Explications du pilote sur la perte d’adhérence
Lors du point presse, Mir a détaillé la cause de sa première chute : après un bon départ, il a doublé le coureur à sa droite, le forçant à choisir la trajectoire extérieure. Dans les virages trois et suivants, la partie extérieure du revêtement était détrempée, ce qui a entraîné une perte d’appui à l’avant, malgré une vitesse égale à celle de son poursuivant.
« J’ai pris la même vitesse que le pilote que je suivais, mais la piste était sale à cet endroit, j’ai donc perdu le bout de la moto », a déclaré le Français, soulignant que la situation était totalement imprévisible.
Réaction sur les réseaux et impact psychologique
Sur Instagram, Mir a publié une photo de la première chute avec la légende « J’essaie de comprendre comment c’est arrivé… ». Il a ensuite admis que répéter une chute sans en saisir la raison rendait la reconstruction du geste très difficile.
« Quand on ne sait pas pourquoi on tombe, la confiance en soi se fragilise », a-t-il conscience, ajoutant qu’il comptait se reposer, « faire un reset » avant de revenir plus fort.
Il a remercié les messages de soutien, tout en reconnaissant que le sentiment de frustration était « immense », et a souligné la nécessité de ne pas sur‑analyser pour préserver son équilibre mental.

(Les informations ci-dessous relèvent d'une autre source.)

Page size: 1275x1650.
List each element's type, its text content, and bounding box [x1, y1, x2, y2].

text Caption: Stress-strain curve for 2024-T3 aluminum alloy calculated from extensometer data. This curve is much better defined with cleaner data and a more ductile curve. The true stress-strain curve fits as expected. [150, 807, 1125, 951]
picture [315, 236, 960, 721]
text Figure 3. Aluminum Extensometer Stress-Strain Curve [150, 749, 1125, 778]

Points positifs malgré les incidents
Avant le week‑end néerlandais, Mir avait affiché une cinquième place dans le Grand Prix de la République tchèque, preuve d’une progression solide. À Assen, il se tenait à la dixième position, seul Honda présent dans les quatre premières lignes.
« Nous sommes rapides, c’est l’élément le plus crucial », a affirmé le pilote. « Je pense pouvoir tenir la bataille avec des riders comme Álex Márquez ou Bastianini, même si reproduire cette forme chaque week‑end reste un défi ».

La chute de Joan Mir lors du sprint au GP des Pays‑Bas.
Photo : Gold and Goose Photography / Getty Images
Perspectives pour le Sachsenring et les challenges à venir
Le pilote anticipe une difficulté accrue au Sachsenring, où les virages longs exigent une maîtrise précise de l’angle sans points de freinage marqués. Il garde des attentes modestes, rappelant que l’an dernier, une collision avec Ogura avait limité ses performances.
« Nous viserons à récupérer nos points au Sachsenring, puis, sur des circuits plus rapides comme l’Autriche ou le Circuit du Pacifique, nous aurons davantage d’opportunités d’améliorer notre classement », a conclu Mir.